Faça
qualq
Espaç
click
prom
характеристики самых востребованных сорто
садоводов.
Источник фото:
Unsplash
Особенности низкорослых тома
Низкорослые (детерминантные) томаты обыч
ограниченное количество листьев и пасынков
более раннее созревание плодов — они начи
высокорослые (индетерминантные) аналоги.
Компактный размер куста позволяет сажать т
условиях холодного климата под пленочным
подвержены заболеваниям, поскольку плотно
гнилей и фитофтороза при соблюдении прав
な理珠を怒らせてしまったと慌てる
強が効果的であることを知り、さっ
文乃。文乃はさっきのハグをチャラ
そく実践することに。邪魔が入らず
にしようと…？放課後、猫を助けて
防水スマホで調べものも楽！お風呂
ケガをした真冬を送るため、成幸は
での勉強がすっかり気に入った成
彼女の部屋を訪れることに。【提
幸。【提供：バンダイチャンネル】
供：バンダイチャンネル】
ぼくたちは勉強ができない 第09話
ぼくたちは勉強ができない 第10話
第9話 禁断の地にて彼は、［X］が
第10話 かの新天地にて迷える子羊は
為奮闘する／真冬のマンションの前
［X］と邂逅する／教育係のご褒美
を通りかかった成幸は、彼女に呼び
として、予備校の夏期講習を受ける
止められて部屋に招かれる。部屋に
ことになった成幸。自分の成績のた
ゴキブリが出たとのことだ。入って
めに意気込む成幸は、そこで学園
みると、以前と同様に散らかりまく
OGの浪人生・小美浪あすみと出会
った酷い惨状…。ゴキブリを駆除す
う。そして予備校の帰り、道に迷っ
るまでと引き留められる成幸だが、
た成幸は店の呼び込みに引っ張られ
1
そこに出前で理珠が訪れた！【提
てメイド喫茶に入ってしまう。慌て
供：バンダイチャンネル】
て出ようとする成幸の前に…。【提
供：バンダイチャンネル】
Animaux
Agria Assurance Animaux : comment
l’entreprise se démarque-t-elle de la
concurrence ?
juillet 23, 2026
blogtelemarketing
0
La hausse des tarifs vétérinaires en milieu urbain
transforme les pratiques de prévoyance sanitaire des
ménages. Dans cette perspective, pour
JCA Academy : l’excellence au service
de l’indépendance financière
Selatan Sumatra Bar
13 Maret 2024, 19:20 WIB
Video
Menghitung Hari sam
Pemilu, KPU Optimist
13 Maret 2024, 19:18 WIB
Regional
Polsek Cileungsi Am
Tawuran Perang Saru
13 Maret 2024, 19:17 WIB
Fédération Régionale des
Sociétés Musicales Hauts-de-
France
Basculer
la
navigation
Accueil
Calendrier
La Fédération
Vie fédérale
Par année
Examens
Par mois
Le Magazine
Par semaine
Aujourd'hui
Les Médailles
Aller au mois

* * *

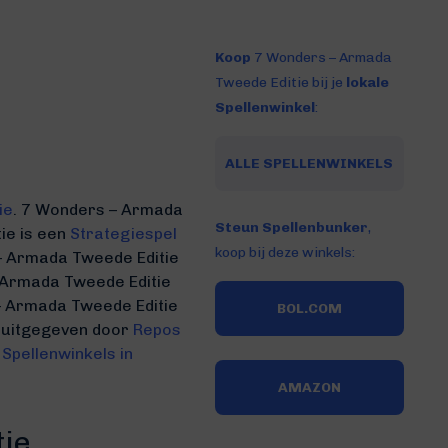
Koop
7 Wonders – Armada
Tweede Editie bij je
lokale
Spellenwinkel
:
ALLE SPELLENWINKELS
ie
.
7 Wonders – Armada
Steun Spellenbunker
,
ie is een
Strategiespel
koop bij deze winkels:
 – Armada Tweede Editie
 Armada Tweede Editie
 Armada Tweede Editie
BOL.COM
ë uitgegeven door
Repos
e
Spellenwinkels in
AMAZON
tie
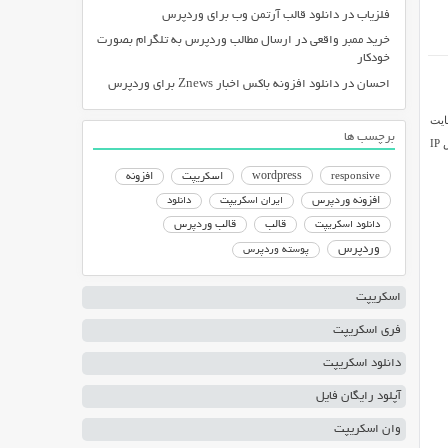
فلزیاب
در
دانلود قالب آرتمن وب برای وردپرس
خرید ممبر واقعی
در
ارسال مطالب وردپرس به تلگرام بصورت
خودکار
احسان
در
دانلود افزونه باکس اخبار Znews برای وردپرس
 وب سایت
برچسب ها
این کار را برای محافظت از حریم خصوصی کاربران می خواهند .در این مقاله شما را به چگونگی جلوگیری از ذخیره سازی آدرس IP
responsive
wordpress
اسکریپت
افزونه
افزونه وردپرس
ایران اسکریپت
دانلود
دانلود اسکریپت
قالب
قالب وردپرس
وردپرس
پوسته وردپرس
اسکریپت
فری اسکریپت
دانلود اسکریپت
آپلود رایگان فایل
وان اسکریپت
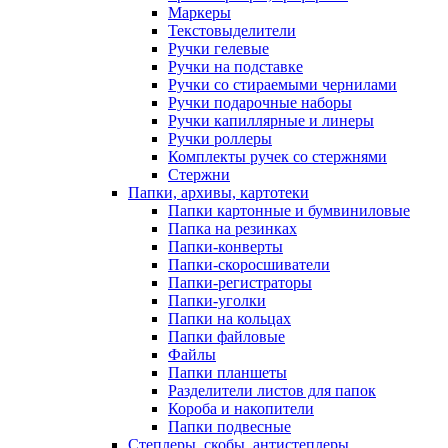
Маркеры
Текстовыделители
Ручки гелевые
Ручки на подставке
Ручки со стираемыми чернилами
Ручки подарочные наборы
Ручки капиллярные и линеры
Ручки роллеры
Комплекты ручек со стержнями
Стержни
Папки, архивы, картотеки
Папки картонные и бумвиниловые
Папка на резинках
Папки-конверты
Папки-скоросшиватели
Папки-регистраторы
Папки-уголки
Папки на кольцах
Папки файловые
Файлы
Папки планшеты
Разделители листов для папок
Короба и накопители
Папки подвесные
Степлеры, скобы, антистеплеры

§ **Task to complete**
Produce only the lines from the line containing "Особенности низкорослых тома" through the line containing "Aller au mois", inclusive of both, exactly as they stand in the entries above.

§ **Your solution**
Особенности низкорослых тома
Низкорослые (детерминантные) томаты обыч
ограниченное количество листьев и пасынков
более раннее созревание плодов — они начи
высокорослые (индетерминантные) аналоги.
Компактный размер куста позволяет сажать т
условиях холодного климата под пленочным
подвержены заболеваниям, поскольку плотно
гнилей и фитофтороза при соблюдении прав
な理珠を怒らせてしまったと慌てる
強が効果的であることを知り、さっ
文乃。文乃はさっきのハグをチャラ
そく実践することに。邪魔が入らず
にしようと…？放課後、猫を助けて
防水スマホで調べものも楽！お風呂
ケガをした真冬を送るため、成幸は
での勉強がすっかり気に入った成
彼女の部屋を訪れることに。【提
幸。【提供：バンダイチャンネル】
供：バンダイチャンネル】
ぼくたちは勉強ができない 第09話
ぼくたちは勉強ができない 第10話
第9話 禁断の地にて彼は、［X］が
第10話 かの新天地にて迷える子羊は
為奮闘する／真冬のマンションの前
［X］と邂逅する／教育係のご褒美
を通りかかった成幸は、彼女に呼び
として、予備校の夏期講習を受ける
止められて部屋に招かれる。部屋に
ことになった成幸。自分の成績のた
ゴキブリが出たとのことだ。入って
めに意気込む成幸は、そこで学園
みると、以前と同様に散らかりまく
OGの浪人生・小美浪あすみと出会
った酷い惨状…。ゴキブリを駆除す
う。そして予備校の帰り、道に迷っ
るまでと引き留められる成幸だが、
た成幸は店の呼び込みに引っ張られ
1
そこに出前で理珠が訪れた！【提
てメイド喫茶に入ってしまう。慌て
供：バンダイチャンネル】
て出ようとする成幸の前に…。【提
供：バンダイチャンネル】
Animaux
Agria Assurance Animaux : comment
l’entreprise se démarque-t-elle de la
concurrence ?
juillet 23, 2026
blogtelemarketing
0
La hausse des tarifs vétérinaires en milieu urbain
transforme les pratiques de prévoyance sanitaire des
ménages. Dans cette perspective, pour
JCA Academy : l’excellence au service
de l’indépendance financière
Selatan Sumatra Bar
13 Maret 2024, 19:20 WIB
Video
Menghitung Hari sam
Pemilu, KPU Optimist
13 Maret 2024, 19:18 WIB
Regional
Polsek Cileungsi Am
Tawuran Perang Saru
13 Maret 2024, 19:17 WIB
Fédération Régionale des
Sociétés Musicales Hauts-de-
France
Basculer
la
navigation
Accueil
Calendrier
La Fédération
Vie fédérale
Par année
Examens
Par mois
Le Magazine
Par semaine
Aujourd'hui
Les Médailles
Aller au mois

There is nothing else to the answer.